Contract Number: 2126896
Start Date: 11/15/2021    Completed: 10/31/2023
Phase II year
2022
Phase II Amount
$987,861
The broader impact/commercial potential of this Small Business Innovation Research (SBIR ) Phase II project will be to address the customized needs of automotive applications with tailored high performance-low cost carbon fiber (HP-LCCF) products that are not currently commercially available. The broader impact of HP-LCCF technology is to enable hydrogen fuel cell vehicle technologies to help mitigate the climate change linked emissions caused by fossil fuel powered vehicles. Volume projections of HP-LCCF for this application are expected to ramp up significantly over the ten years. After successful entry into the automotive market, the focus will be expanded to address needs in the wind energy market and with a tailored HP-LCCF product to enable longer blades for larger and more efficient wind turbines. This technology will help spur global adoption of clean, renewable energy sources.The Small Business Innovation Research (SBIR) Phase II project develops a process where heavy tow carbon fiber is subdivided using an electromechanical splitting process that can maintain an acceptable range of regular tow carbon fiber linear densities.
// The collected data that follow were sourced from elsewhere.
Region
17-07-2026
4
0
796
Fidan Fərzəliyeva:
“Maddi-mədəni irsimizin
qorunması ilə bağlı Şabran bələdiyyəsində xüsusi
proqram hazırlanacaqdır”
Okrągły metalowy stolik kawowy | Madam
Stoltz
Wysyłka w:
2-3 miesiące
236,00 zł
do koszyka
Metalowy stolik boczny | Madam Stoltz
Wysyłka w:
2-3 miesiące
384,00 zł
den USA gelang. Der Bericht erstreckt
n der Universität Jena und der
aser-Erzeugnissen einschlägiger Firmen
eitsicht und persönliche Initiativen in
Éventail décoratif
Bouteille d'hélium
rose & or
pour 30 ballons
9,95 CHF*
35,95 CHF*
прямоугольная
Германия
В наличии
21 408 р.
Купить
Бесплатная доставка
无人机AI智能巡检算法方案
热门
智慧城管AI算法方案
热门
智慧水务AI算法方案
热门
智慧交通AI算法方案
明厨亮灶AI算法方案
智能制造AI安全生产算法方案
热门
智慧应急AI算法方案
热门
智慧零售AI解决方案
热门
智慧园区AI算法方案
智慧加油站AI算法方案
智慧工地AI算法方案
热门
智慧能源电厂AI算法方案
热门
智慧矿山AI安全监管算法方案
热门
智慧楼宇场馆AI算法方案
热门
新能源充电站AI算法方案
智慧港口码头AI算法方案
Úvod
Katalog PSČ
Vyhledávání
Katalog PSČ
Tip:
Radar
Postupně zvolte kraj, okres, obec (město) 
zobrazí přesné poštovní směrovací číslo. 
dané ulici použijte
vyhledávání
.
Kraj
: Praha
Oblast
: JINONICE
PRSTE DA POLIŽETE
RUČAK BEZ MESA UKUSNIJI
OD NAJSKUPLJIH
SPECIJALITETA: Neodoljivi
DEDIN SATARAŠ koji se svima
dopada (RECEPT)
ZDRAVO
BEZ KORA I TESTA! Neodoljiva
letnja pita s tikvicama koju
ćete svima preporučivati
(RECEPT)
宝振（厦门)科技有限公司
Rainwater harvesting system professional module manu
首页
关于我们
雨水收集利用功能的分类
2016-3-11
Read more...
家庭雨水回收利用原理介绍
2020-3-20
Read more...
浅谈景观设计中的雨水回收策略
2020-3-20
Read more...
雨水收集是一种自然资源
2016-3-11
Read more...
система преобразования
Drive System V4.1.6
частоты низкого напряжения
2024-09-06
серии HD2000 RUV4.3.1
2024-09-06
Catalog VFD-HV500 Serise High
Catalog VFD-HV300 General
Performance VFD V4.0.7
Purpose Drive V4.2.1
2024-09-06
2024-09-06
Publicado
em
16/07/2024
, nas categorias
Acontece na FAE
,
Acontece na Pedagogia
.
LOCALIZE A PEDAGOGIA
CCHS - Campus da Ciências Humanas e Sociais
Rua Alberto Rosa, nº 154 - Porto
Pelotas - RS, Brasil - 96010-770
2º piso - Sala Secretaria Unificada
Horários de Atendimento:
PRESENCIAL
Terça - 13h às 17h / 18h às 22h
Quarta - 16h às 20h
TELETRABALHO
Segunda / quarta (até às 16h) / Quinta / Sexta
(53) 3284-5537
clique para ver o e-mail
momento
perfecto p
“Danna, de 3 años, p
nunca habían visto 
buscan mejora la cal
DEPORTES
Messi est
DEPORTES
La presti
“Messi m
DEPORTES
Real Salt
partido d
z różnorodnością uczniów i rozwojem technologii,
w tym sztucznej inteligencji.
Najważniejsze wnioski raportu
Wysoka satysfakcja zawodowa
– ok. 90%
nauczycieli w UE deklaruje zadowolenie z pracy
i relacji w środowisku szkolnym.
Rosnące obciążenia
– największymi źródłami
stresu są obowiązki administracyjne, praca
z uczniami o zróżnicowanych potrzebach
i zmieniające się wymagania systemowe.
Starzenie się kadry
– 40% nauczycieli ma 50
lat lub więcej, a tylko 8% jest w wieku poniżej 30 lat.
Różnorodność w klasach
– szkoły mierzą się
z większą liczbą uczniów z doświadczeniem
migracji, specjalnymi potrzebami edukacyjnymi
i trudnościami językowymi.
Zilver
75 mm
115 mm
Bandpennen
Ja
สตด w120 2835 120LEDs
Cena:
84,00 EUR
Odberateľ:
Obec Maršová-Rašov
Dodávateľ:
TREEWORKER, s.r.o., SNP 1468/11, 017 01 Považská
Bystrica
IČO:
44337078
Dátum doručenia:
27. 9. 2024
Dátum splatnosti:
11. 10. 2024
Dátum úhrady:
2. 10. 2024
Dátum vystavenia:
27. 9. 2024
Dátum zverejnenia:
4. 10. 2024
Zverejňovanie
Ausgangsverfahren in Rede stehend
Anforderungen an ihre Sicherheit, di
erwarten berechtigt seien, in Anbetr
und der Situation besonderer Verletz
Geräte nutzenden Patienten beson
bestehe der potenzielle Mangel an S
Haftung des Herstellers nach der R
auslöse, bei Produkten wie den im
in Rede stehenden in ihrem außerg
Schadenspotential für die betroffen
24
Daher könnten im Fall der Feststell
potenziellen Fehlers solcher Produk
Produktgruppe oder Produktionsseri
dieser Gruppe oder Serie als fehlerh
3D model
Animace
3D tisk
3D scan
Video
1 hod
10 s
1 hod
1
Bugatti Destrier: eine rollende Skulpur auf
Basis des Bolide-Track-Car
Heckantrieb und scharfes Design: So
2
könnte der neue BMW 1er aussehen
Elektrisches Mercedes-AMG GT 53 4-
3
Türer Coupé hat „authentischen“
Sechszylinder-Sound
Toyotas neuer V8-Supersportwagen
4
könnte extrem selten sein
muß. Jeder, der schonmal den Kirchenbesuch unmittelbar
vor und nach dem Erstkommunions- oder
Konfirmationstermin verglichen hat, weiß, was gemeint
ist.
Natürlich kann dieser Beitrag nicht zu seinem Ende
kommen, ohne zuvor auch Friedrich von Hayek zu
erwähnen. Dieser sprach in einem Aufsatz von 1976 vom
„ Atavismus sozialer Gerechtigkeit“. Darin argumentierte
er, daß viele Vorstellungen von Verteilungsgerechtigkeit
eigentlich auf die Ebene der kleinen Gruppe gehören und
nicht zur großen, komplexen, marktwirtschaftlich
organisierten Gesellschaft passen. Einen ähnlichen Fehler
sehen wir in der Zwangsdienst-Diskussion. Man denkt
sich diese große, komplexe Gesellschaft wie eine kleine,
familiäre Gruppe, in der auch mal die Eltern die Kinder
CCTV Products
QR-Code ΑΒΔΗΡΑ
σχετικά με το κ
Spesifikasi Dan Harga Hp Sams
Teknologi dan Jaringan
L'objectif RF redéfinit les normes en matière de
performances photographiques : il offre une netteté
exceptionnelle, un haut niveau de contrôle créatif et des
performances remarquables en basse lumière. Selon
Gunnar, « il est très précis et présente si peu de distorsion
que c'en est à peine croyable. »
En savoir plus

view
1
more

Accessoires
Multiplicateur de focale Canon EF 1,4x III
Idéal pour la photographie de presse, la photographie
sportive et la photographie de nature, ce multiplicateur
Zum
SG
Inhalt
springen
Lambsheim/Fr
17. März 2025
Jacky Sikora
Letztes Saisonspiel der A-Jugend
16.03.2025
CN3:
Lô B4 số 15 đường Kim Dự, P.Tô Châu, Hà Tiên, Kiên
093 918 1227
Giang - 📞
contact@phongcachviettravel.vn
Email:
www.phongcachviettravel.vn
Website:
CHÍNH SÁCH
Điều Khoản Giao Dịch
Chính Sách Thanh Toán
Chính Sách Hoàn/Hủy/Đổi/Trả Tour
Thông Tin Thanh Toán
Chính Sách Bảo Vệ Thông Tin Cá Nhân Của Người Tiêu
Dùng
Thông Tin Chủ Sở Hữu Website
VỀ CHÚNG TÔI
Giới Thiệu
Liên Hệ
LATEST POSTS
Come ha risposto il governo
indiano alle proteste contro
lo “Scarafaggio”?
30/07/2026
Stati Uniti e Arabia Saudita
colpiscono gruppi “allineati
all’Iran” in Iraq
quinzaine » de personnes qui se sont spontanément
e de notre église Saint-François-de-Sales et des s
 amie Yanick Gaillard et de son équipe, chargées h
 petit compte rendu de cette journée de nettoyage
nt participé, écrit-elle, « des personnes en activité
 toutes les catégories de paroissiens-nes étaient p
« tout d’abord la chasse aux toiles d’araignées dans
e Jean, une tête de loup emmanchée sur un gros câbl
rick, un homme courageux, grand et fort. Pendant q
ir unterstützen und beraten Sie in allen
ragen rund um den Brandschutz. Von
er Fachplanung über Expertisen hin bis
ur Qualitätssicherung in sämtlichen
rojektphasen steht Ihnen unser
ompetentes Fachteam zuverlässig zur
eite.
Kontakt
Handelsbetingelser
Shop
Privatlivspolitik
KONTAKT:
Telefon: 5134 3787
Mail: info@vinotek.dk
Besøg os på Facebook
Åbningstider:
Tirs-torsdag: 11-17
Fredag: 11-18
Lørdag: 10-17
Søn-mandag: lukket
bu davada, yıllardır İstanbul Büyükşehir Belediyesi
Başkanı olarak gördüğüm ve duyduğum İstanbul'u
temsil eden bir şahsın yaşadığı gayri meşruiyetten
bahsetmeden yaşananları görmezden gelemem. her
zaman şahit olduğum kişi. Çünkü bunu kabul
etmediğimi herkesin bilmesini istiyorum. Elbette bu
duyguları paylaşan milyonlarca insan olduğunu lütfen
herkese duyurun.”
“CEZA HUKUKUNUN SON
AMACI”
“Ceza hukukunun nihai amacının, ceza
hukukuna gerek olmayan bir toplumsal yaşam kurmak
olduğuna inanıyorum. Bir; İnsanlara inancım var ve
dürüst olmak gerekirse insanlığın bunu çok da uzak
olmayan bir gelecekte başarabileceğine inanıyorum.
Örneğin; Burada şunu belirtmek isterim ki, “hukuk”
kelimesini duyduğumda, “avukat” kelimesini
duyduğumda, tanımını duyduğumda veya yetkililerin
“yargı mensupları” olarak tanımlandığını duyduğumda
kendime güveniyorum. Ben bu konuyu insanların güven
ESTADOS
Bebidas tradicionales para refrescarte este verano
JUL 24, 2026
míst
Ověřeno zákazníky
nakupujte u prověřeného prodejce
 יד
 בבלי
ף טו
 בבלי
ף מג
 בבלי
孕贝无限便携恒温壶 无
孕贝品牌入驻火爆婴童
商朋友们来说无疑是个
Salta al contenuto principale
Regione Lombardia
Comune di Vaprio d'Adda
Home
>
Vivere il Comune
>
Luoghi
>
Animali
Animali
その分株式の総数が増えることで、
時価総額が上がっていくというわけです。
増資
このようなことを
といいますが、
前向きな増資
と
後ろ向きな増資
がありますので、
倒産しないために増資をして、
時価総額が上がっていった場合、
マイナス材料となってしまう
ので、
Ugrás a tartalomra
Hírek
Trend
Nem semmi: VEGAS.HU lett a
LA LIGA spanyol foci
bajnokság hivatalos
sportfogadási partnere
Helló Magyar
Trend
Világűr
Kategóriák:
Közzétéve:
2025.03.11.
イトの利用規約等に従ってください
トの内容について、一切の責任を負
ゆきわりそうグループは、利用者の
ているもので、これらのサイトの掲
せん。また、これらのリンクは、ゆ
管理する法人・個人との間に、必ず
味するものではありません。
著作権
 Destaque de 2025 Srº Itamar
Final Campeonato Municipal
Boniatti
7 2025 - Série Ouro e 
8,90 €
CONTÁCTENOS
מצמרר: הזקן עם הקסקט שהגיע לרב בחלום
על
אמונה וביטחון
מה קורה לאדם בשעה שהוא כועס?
Subsequent tailoring trials will verify the capability to achieve and maintain the linear density targets provided by the automotive industry partners who will, in turn, perform downstream manufacturability trials. Subdividing the heavy tows enables a seamless commercial entry into customers' downstream composite manufacturing processes without an inherent, potentially fatal heavy tow defect. Such defects are typically non-uniform intra-band tension caused by the transverse catenary forces across the tow band. Achieving high band linear density and variable intra-band tension are significant barriers for the commercial adoption of heavy tow high performance, low cost carbon fibers (HP-LCCF). The process developed here may eliminate such issues and achieve commercially relevant HP-LCCF.This award reflects NSF's statutory mission and has been deemed worthy of support through evaluation using the Foundation's intellectual merit and broader impacts review criteria.